Prostudujte si tuto pasáž

  
/ 10837  
  

9223. De eerstelingen van uw koren en de eerstelingen van uw wijn, zult gij niet vertragen; dat dit betekent dat omdat alle goedheden en waarheden uit de Heer zijn, die aan Hem moeten worden toegekend en niet aan zichzelf, dit staat vast uit de betekenis van de eerstelingen, dus die dingen die op de eerste plaats zullen zijn en dus de belangrijkste van alle zijn, waarover hierna; uit de betekenis van het koren, te weten het goede van het ware van het geloof, nrs. 5295, 5410, 5959; en uit de betekenis van de wijn, namelijk het ware van het goede, nrs. 1798, 6377; en uit de betekenis van niet vertragen, wanneer over het goede en het ware van het geloof wordt gehandeld, dus toekennen vanuit de aandoening, want dat wat niet traag maar haastig plaatsvindt, komt voort uit de aandoening van de liefde, nrs. 7695, 7866; dat het is toekennen aan de Heer, komt omdat de eerstelingen, zoals eveneens de eerstgeboorten, aan Jehovah werden gegeven en door Jehovah aan Aharon en diens zaad; en onder Jehovah wordt in het Woord de Heer verstaan, nrs. 1736, 2921, 3023, 3035, 5663, 6303, 6945, 6956, 8274, 8864; en daarom wordt, aangezien de eerstelingen van het koren en van de wijn de goedheden en de waarheden van het geloof zijn, verstaan, dat die dingen aan de Heer moeten worden toegekend, omdat zij uit Hem zijn.
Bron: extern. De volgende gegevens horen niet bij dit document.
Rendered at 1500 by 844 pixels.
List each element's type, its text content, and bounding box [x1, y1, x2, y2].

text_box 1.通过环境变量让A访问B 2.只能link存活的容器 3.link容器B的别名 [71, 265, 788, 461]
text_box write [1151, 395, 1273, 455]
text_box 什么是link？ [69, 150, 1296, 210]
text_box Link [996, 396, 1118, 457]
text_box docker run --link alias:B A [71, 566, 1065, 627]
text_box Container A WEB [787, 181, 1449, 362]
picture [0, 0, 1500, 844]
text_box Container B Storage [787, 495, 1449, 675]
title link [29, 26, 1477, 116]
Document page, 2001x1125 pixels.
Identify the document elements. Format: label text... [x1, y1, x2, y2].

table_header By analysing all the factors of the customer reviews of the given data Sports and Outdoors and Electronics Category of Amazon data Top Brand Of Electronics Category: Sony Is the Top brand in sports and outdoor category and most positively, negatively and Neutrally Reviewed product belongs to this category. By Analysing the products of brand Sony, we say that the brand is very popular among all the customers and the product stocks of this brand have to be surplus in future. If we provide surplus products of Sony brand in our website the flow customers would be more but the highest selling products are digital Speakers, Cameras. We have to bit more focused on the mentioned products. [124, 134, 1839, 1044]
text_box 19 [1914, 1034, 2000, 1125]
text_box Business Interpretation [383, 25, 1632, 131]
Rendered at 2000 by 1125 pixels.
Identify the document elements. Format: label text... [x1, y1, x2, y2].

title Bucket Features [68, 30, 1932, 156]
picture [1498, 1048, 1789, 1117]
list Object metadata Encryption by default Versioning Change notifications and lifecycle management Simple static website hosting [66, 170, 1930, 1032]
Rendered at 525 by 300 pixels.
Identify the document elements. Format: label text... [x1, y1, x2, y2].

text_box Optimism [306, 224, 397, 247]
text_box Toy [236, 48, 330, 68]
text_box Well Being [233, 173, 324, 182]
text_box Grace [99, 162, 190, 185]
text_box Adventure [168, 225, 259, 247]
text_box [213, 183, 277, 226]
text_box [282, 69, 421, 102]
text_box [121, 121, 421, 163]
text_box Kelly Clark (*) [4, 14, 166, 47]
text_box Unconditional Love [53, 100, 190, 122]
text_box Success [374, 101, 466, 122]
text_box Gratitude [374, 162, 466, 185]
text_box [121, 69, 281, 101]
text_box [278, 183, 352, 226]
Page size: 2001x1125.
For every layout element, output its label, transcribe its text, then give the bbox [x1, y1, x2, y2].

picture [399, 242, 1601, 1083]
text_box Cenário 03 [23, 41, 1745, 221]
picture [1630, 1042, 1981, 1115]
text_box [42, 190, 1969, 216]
Dat alles van het denken en van het willen bij de mens invloeit, zie de nrs. 2886-2888, 3142, 3147, 4151, 4249, 5119, 5147, 5150, 5259, 5482, 5649, 5779, 5854, 5893, 6027, 6982, 6985, 6996, 7004, 7055, 7056, 7058, 7270, 7343, 8321, 8685, 8701, 8717, 8728, 8823, 8864, 9110, 9111; en hetzelfde uit ondervinding, nrs. 6053-6058, 6189-6215, 6307-6327, 6466-6495, 6598-6626.

De eerstelingen die aan de Heer moesten worden geofferd, waren de eerstelingen van de oogst en de eerstelingen van de wijnoogst en verder de eerstelingen van het scheren en ook de eerstelingen van de vrucht.

De eerstelingen van de oogst waren de geroosterde en de groene aren en verder een schoof die gewiegeld moest worden en daarna de dingen van de dorsvloer, die koeken waren; de eerstelingen van de wijnoogst echter waren de eerstelingen van de wijn, de most en de olie en behalve die waren er de eerstelingen van het scheren van het kleinvee en eveneens de eerstelingen van de vrucht; deze werden geofferd in een korf.

Bovendien werden ook alle eerstgeboorten aan de Heer geofferd en met deze werden de eerstgeborenen van de mensen verlost, verder eveneens de eerstgeboorten van de beesten, die niet als slachtoffers werden geofferd, zoals die van de ezels, de muildieren, de paarden en eendere dieren.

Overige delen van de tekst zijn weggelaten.